▼▼▼
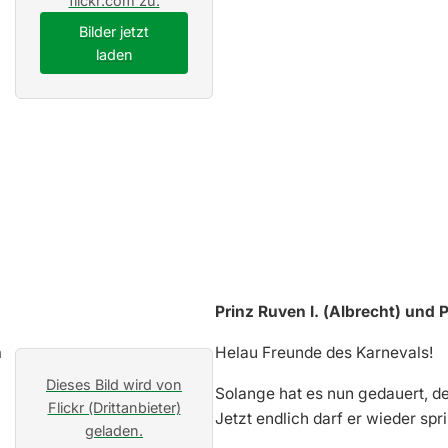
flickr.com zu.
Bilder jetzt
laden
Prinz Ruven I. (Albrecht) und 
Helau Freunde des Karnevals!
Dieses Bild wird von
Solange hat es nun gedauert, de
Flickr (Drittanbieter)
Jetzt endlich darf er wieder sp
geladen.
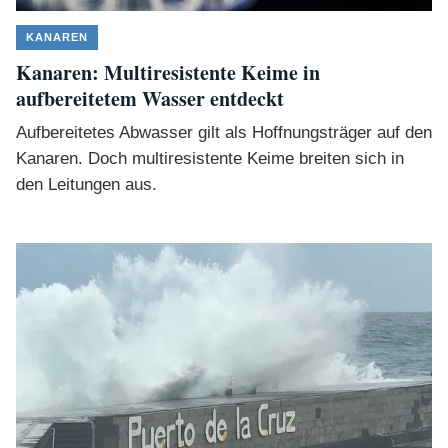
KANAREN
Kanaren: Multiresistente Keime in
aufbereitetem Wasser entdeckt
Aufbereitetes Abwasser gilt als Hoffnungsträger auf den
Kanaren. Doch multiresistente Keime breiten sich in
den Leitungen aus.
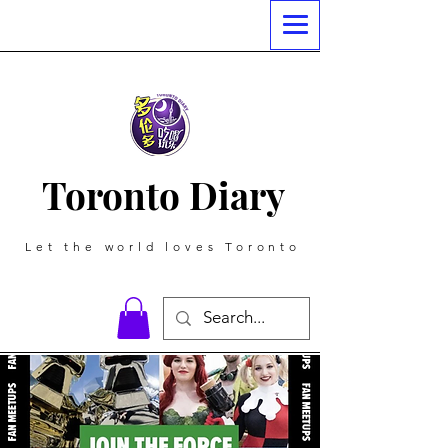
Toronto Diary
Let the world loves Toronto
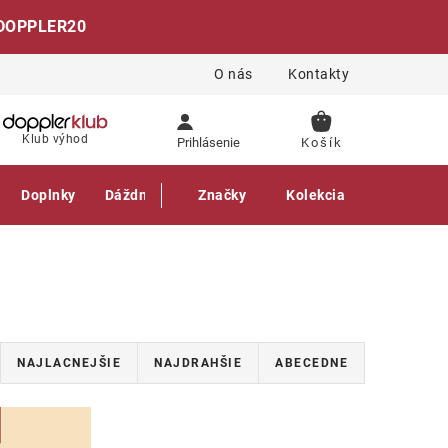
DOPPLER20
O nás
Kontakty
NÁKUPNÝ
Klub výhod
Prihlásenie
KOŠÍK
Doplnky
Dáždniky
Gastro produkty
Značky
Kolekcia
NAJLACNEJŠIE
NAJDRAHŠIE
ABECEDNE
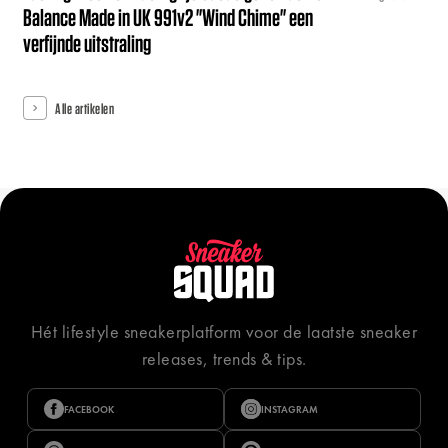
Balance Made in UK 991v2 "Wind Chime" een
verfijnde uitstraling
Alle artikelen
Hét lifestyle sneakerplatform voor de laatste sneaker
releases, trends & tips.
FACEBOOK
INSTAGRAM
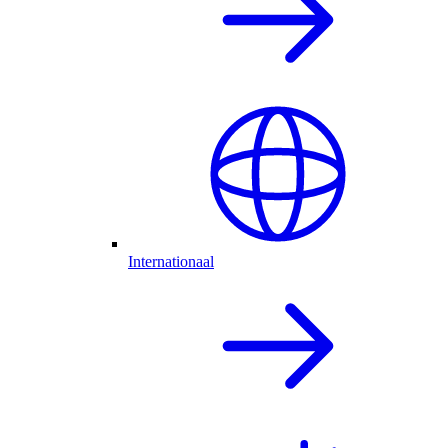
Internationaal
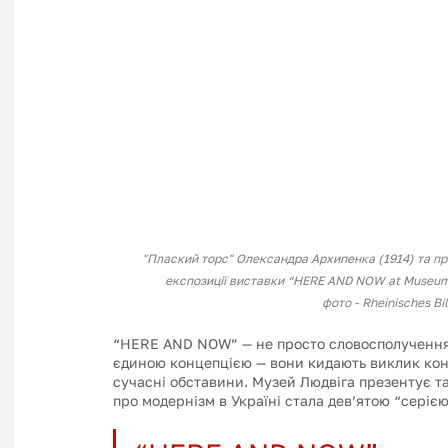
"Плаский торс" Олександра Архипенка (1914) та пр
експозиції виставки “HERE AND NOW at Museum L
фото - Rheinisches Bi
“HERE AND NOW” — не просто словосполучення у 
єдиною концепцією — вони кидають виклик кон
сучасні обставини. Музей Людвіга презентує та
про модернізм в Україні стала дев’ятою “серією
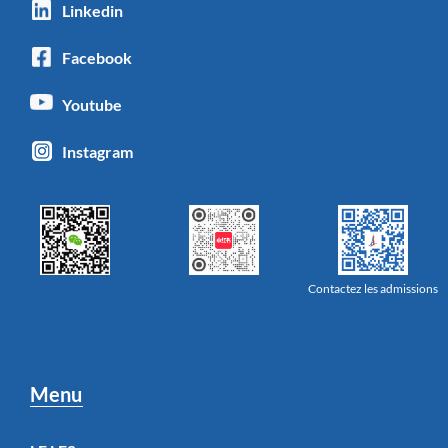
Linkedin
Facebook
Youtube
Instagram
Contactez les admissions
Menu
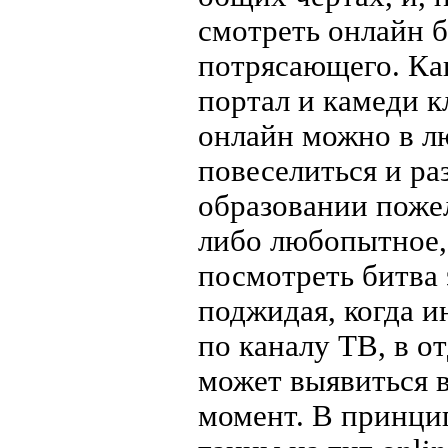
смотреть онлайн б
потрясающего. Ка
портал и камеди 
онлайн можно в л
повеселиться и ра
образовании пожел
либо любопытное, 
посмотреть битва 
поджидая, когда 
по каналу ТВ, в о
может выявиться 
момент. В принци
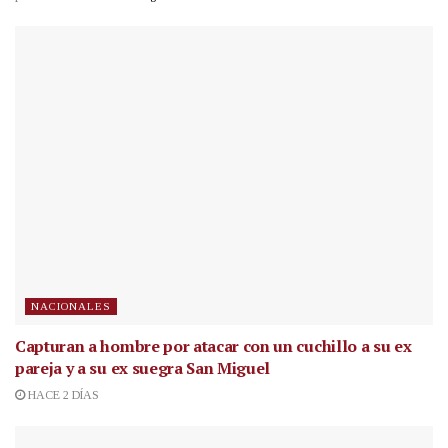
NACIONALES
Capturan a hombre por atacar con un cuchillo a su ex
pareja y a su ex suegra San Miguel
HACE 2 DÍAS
▲▲▲
▼▼▼
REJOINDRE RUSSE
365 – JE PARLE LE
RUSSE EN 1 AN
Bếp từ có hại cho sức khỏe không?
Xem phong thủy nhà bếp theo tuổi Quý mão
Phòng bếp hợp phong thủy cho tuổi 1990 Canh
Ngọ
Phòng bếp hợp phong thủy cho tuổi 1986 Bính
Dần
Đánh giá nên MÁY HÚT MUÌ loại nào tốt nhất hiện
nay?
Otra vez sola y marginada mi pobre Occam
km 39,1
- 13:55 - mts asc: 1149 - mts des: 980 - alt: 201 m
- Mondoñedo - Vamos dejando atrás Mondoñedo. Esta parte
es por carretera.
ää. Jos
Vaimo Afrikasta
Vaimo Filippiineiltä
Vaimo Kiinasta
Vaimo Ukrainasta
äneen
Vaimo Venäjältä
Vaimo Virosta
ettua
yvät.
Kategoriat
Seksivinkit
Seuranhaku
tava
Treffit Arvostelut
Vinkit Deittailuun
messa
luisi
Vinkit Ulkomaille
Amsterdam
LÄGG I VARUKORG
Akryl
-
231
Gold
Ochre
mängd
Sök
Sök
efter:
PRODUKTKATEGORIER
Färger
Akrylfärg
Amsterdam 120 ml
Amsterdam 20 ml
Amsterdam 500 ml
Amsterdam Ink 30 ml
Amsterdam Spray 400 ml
▲▲▲
Recast the records from the line with "flickr.com zu." to the line with "HACE 2 DÍAS" as a Markdown table with the columns n and Line, giving each line its row number and leaving out blank lines. Don't include the pictures.

| n | Line |
|---|---|
| 1 | flickr.com zu. |
| 2 | Bilder jetzt |
| 3 | laden |
| 4 | Prinz Ruven I. (Albrecht) und  |
| 5 | Helau Freunde des Karnevals! |
| 6 | Dieses Bild wird von |
| 7 | Solange hat es nun gedauert, de |
| 8 | Flickr (Drittanbieter) |
| 9 | Jetzt endlich darf er wieder sp |
| 10 | geladen. |
| 11 | KANAREN |
| 12 | Kanaren: Multiresistente Keime in |
| 13 | aufbereitetem Wasser entdeckt |
| 14 | Aufbereitetes Abwasser gilt als Hoffnungsträger auf den |
| 15 | Kanaren. Doch multiresistente Keime breiten sich in |
| 16 | den Leitungen aus. |
| 17 | Toronto Diary |
| 18 | Let the world loves Toronto |
| 19 | DOPPLER20 |
| 20 | O nás |
| 21 | Kontakty |
| 22 | NÁKUPNÝ |
| 23 | Klub výhod |
| 24 | Prihlásenie |
| 25 | KOŠÍK |
| 26 | Doplnky |
| 27 | Dáždniky |
| 28 | Gastro produkty |
| 29 | Značky |
| 30 | Kolekcia |
| 31 | NAJLACNEJŠIE |
| 32 | NAJDRAHŠIE |
| 33 | ABECEDNE |
| 34 | Balance Made in UK 991v2 "Wind Chime" een |
| 35 | verfijnde uitstraling |
| 36 | Alle artikelen |
| 37 | Hét lifestyle sneakerplatform voor de laatste sneaker |
| 38 | releases, trends & tips. |
| 39 | FACEBOOK |
| 40 | INSTAGRAM |
| 41 | Internationaal |
| 42 | "Плаский торс" Олександра Архипенка (1914) та пр |
| 43 | експозиції виставки “HERE AND NOW at Museum L |
| 44 | фото - Rheinisches Bi |
| 45 | “HERE AND NOW” — не просто словосполучення у  |
| 46 | єдиною концепцією — вони кидають виклик кон |
| 47 | сучасні обставини. Музей Людвіга презентує та |
| 48 | про модернізм в Україні стала дев’ятою “серією |
| 49 | Linkedin |
| 50 | Facebook |
| 51 | Youtube |
| 52 | Instagram |
| 53 | Contactez les admissions |
| 54 | Menu |
| 55 | смотреть онлайн б |
| 56 | потрясающего. Ка |
| 57 | портал и камеди  |
| 58 | онлайн можно в л |
| 59 | повеселиться и ра |
| 60 | образовании пожел |
| 61 | либо любопытное,  |
| 62 | посмотреть битва  |
| 63 | поджидая, когда  |
| 64 | по каналу ТВ, в о |
| 65 | может выявиться  |
| 66 | момент. В принци |
| 67 | NACIONALES |
| 68 | Capturan a hombre por atacar con un cuchillo a su ex |
| 69 | pareja y a su ex suegra San Miguel |
| 70 | HACE 2 DÍAS |